I’m not sure if I believe in star signs, but if I did it would go a long way to explain my mixed up ideas. You see, part of me wants to believe in all of that slightly woo woo kind of stuff (and I mean that in the nicest possible way), the goddess, astrology, karma and things like that, but I’m a wild and creative Aquarian trapped in a practical, logical, responsible, Capricorn’s body.
I’m born on the ‘cusp’ of both star signs. Depending on what you read and who you talk to I can be either star sign. In reality, if you believe in that kind of stuff, I am an awful mixed up lot of both. I’d say that was a good thing… a little practicality never hurt the wild and crazy dreamer, but sometimes it gets tricky.
Take this dream for example.
I’ve been having this recurring dream since oh, about this time last year. I don’t have it all the time, just once every now and then. It’s one of those vivid, tangible dreams that you wake from suddenly and wonder if it was an actual memory or just all in your head. It’s also not a very nice dream.
I am looking down from above, standing on a rock wall, looking down on a shallow patch of sea water in a sandy pool. Looking down on my Zoe face down, drowned in that pool.
That’s it.. there is never anything more to it than this horrible view, but it’s so real. I can smell the rotting sea weed smell, and feel the wind. I know exactly what clothes she is wearing and I can taste the fear and heart break.
I had this dream so many times in the weeks leading up to our Christmas holiday last year that I thought I might actually have to cancel it. Sometimes, in quiet moments, the idea of taking my girl to a beach just filled me with terror. But of course my logical practical side scoffed and told me how ridiculous it would be to cancel a much anticipated holiday because of a dream. Still… the wild and woo woo side of me was spooked badly and decided that if I didn’t allow Zoe to take any of the clothes she was wearing in the dream then it couldn’t possibly come true.

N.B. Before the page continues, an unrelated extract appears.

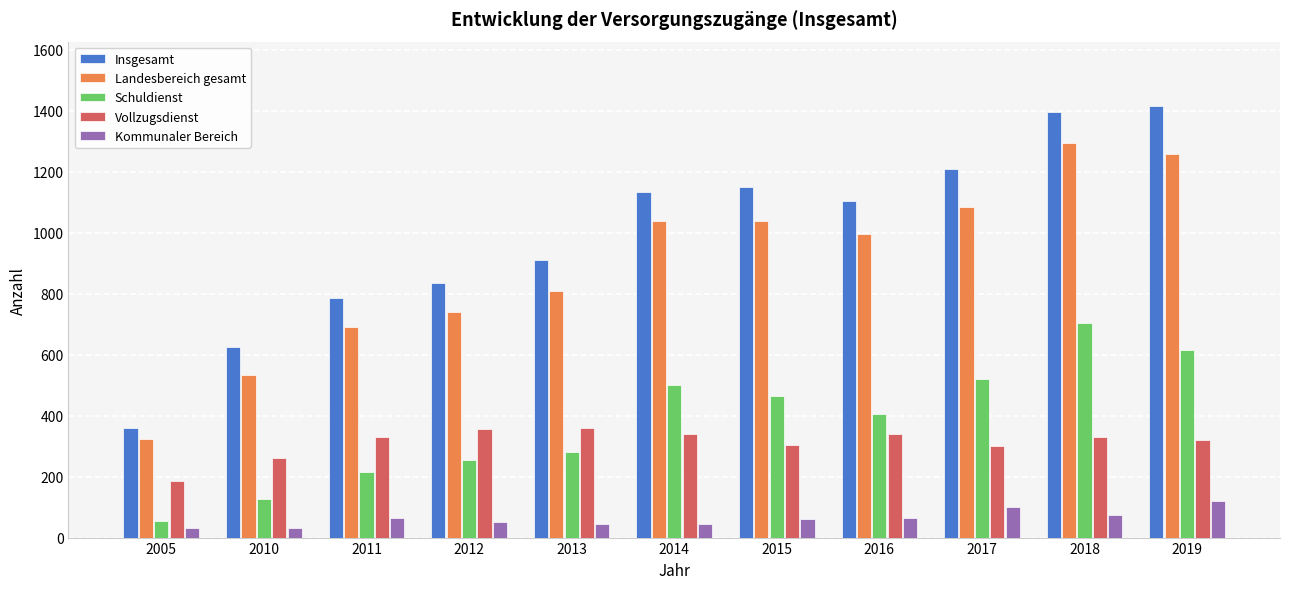

List the series in order of their peak value, lowest first.

Kommunaler Bereich, Vollzugsdienst, Schuldienst, Landesbereich gesamt, Insgesamt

The Capricorn in me explains the recurrent nightmares before the holiday as stress related, anticipation and worry leading up to a big and important event. The Aquarian in me counters that argument with the fact that I am still having the dream every now and then, despite the fact that we haven’t been near a beach in months.
So what do you think?
Are dreams just our brains way of getting rid of excess data? Do they mean nothing more than a little stress finding a release?
Or is there something more to it? If so, what the heck does this dream mean? Why am I still dreaming it? And why have I never let Zoe wear those clothes ever again?